Pittam, from London, Ont., is the VP of Project Management for Toronto-based Astound Group, a global design and events agency. The company was in charge of all aspects of signage and event development for ‘The Match’ in Las Vegas on Friday, pitting Woods vs. Phil Mickelson in a $9-million 1:1 showdown.
Pittam had worked previously at IMG and had experience as the Tournament Director for the former Telus Skins Game. He was heavily involved in a handful of LPGA Tour and PGA Tour properties – including the made-for-TV Tavistock Cup in Florida.
But nothing, he says, was like Friday.
“When I worked at IMG years ago, we always talked about what it would be like to get Tiger and Phil together and it just never really made sense for both of them and where they were in their careers,” says Pittam. “If you’re a golf enthusiast, you have to appreciate how amazing it was to see them go head-to-head and to end in a playoff.
“For the people to witness on site, in person… that’s something that’s never happened before.”
There was a small Canadian contingent onsite at The Match on Friday. Comedic legend Norm MacDonald – who walked Shadow Creek using an old putter as a cane and tried to get as close to Woods as possible to take photos on his iPhone – joined Pittam and his wife Colleen, their friends Andrew and his wife Stephanie (“It’s hard to put into words,” says Andrew of the once-in-a-lifetime experience), Pittam’s boss, and two journalists as part of the group.
That group of eight was part of the approximately 1,000 people watching The Match in person, and Pittam was tasked with making sure everyone was going where they should be. There weren’t ropes, like a traditional event. Instead there was a rope (singular) that was constantly moved by a group of volunteers led by Pittam.
Astound, says Pittam, was part of the production of the event – from signage and branding to event management – and he says this was a unique experience.
“You didn’t rope (the whole course) and at a (normal PGA TOUR event) the players are basically safe the whole time. You get them to the driving range and they’re good, because they don’t leave the rope line. But something like this… it was kind of tricky,” he says.
“But I think the experience for the spectator on site must have been one of the best ones I’ve ever witnessed. They got an incredible experience being that close to both players.”

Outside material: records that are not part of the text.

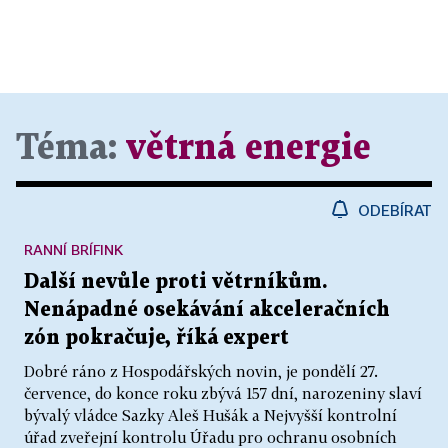
Téma:
větrná energie
ODEBÍRAT
RANNÍ BRÍFINK
Další nevůle proti větrníkům.
Nenápadné osekávání akceleračních
zón pokračuje, říká expert
Dobré ráno z Hospodářských novin, je pondělí 27.
července, do konce roku zbývá 157 dní, narozeniny slaví
bývalý vládce Sazky Aleš Hušák a Nejvyšší kontrolní
úřad zveřejní kontrolu Úřadu pro ochranu osobních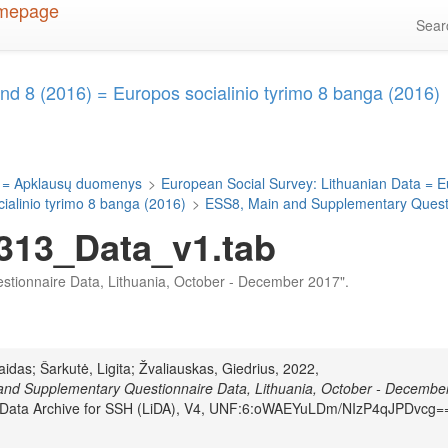
Sea
d 8 (2016) = Europos socialinio tyrimo 8 banga (2016)
 = Apklausų duomenys
>
European Social Survey: Lithuanian Data = E
alinio tyrimo 8 banga (2016)
>
ESS8, Main and Supplementary Questi
313_Data_v1.tab
estionnaire Data, Lithuania, October - December 2017".
aidas; Šarkutė, Ligita; Žvaliauskas, Giedrius, 2022,
and Supplementary Questionnaire Data, Lithuania, October - Decembe
n Data Archive for SSH (LiDA), V4, UNF:6:oWAEYuLDm/NIzP4qJPDvcg=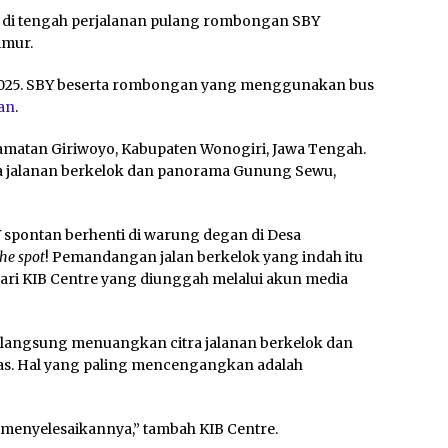
an di tengah perjalanan pulang rombongan SBY
imur.
r 2025. SBY beserta rombongan yang menggunakan bus
an
.
camatan Giriwoyo, Kabupaten Wonogiri, Jawa Tengah.
ma jalanan berkelok dan panorama Gunung Sewu,
Y spontan berhenti di warung degan di Desa
the spot
! Pemandangan jalan berkelok yang indah itu
 dari KIB Centre yang diunggah melalui akun media
 langsung menuangkan citra jalanan berkelok dan
as. Hal yang paling mencengangkan adalah
menyelesaikannya,” tambah KIB Centre.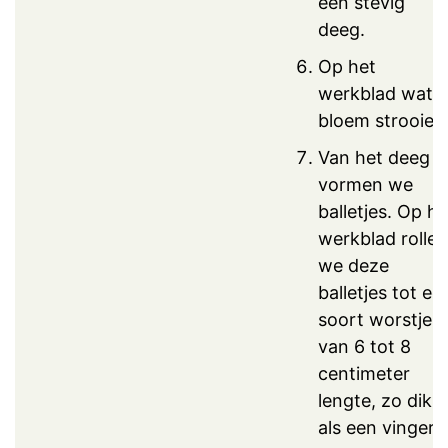
een stevig
deeg.
Op het
werkblad wat
bloem strooien
Van het deeg
vormen we
balletjes. Op he
werkblad rollen
we deze
balletjes tot ee
soort worstjes
van 6 tot 8
centimeter
lengte, zo dik
als een vinger.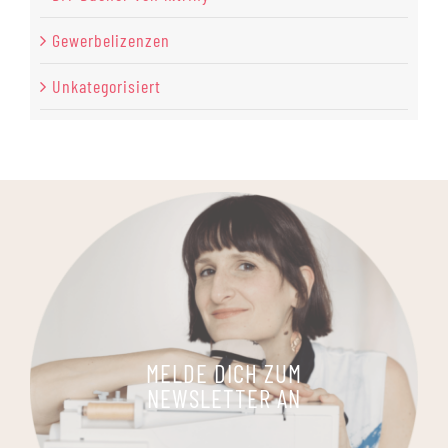
Gewerbelizenzen
Unkategorisiert
MELDE DICH ZUM
NEWSLETTER AN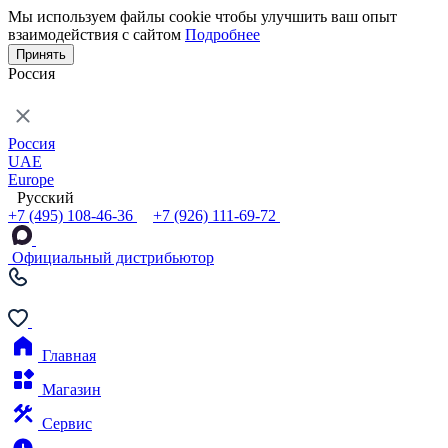
Мы используем файлы cookie чтобы улучшить ваш опыт
взаимодействия с сайтом
Подробнее
Принять
Россия
Россия
UAE
Europe
Русский
+7 (495) 108-46-36
+7 (926) 111-69-72
Официальный дистрибьютор
Главная
Магазин
Сервис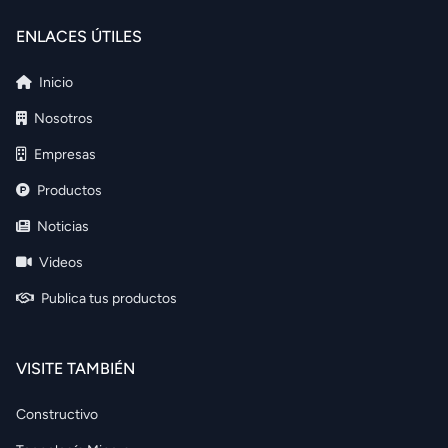
ENLACES ÚTILES
Inicio
Nosotros
Empresas
Productos
Noticias
Videos
Publica tus productos
VISITE TAMBIÉN
Constructivo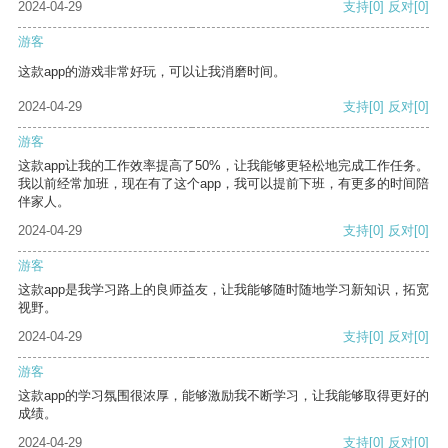
2024-04-29
支持
[0]
反对
[0]
游客
这款app的游戏非常好玩，可以让我消磨时间。
2024-04-29
支持
[0]
反对
[0]
游客
这款app让我的工作效率提高了50%，让我能够更轻松地完成工作任务。
我以前经常加班，现在有了这个app，我可以提前下班，有更多的时间陪
伴家人。
2024-04-29
支持
[0]
反对
[0]
游客
这款app是我学习路上的良师益友，让我能够随时随地学习新知识，拓宽
视野。
2024-04-29
支持
[0]
反对
[0]
游客
这款app的学习氛围很浓厚，能够激励我不断学习，让我能够取得更好的
成绩。
2024-04-29
支持
[0]
反对
[0]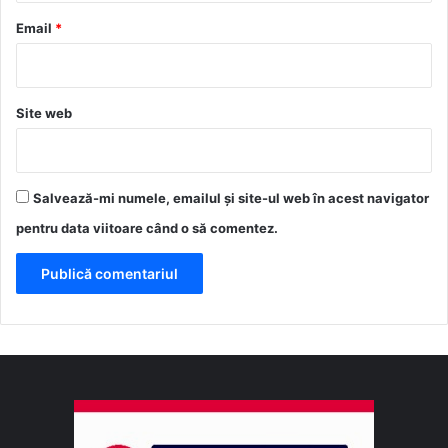
*
Email
*
Site web
Salvează-mi numele, emailul și site-ul web în acest navigator
pentru data viitoare când o să comentez.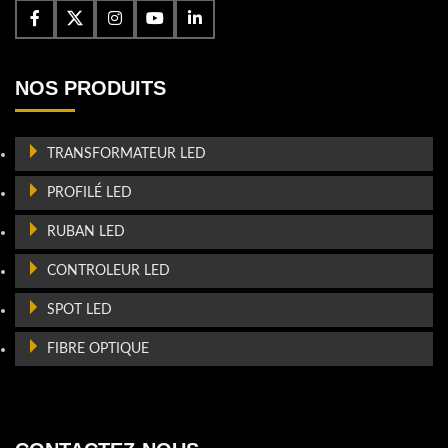
NOS PRODUITS
TRANSFORMATEUR LED
PROFILÉ LED
RUBAN LED
CONTROLEUR LED
SPOT LED
FIBRE OPTIQUE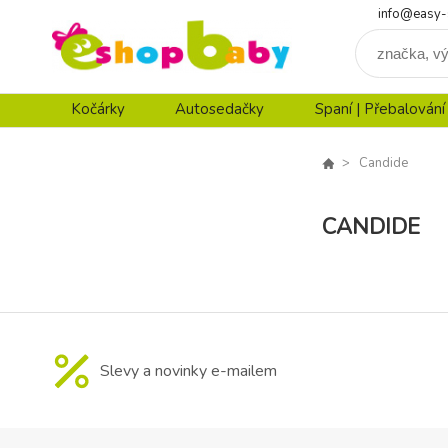
info@easy-
Kočárky
Autosedačky
Spaní | Přebalování
Candide
CANDIDE
Slevy a novinky e-mailem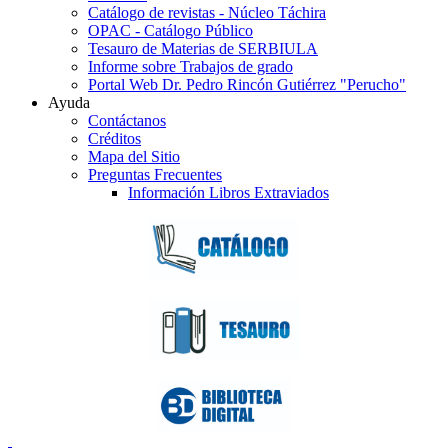
Catálogo de revistas - Núcleo Táchira
OPAC - Catálogo Público
Tesauro de Materias de SERBIULA
Informe sobre Trabajos de grado
Portal Web Dr. Pedro Rincón Gutiérrez "Perucho"
Ayuda
Contáctanos
Créditos
Mapa del Sitio
Preguntas Frecuentes
Información Libros Extraviados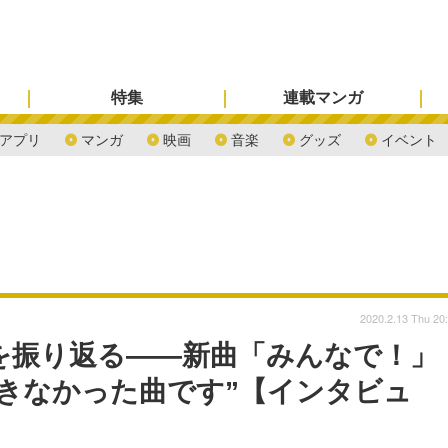
特集
連載マンガ
アプリ
マンガ
映画
音楽
グッズ
イベント
2020.2.13 Thu 20
を振り返る――新曲「みんなで！」
きなかった曲です”【インタビュ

Pittam moved to Astound seven years ago after starting his career with IMG. At the conclusion of the Telus Skins Game, Pittam began working on the fashion and figure skating business at IMG and he had lost his passion, he says.
He started at Astound – one of his vendors while at IMG – and has been involved in all facets of the business ever since including events, tradeshows, branding installations (the company was part of Nike’s branding during the NBA All-Star weekend in Toronto a few years ago, for example) and he manages a team based in Oakville, Ont.
Astound has a 350,000 square-foot facility in Las Vegas, so the efficiencies was perfect for this kind of event, he says.
Although there wasn’t much needed in terms of spectator infrastructure – with only 1,000 people, all of whom wanted to just get as close to Woods and Mickelson as possible – he says the event was still “huge” for Astound.
“To get called on to work on an event that had such a high magnitude of interest… this event was a really big deal for us out of Toronto,” he says. “It was a great week for our company, but it was just really awesome to be part of an event like this.”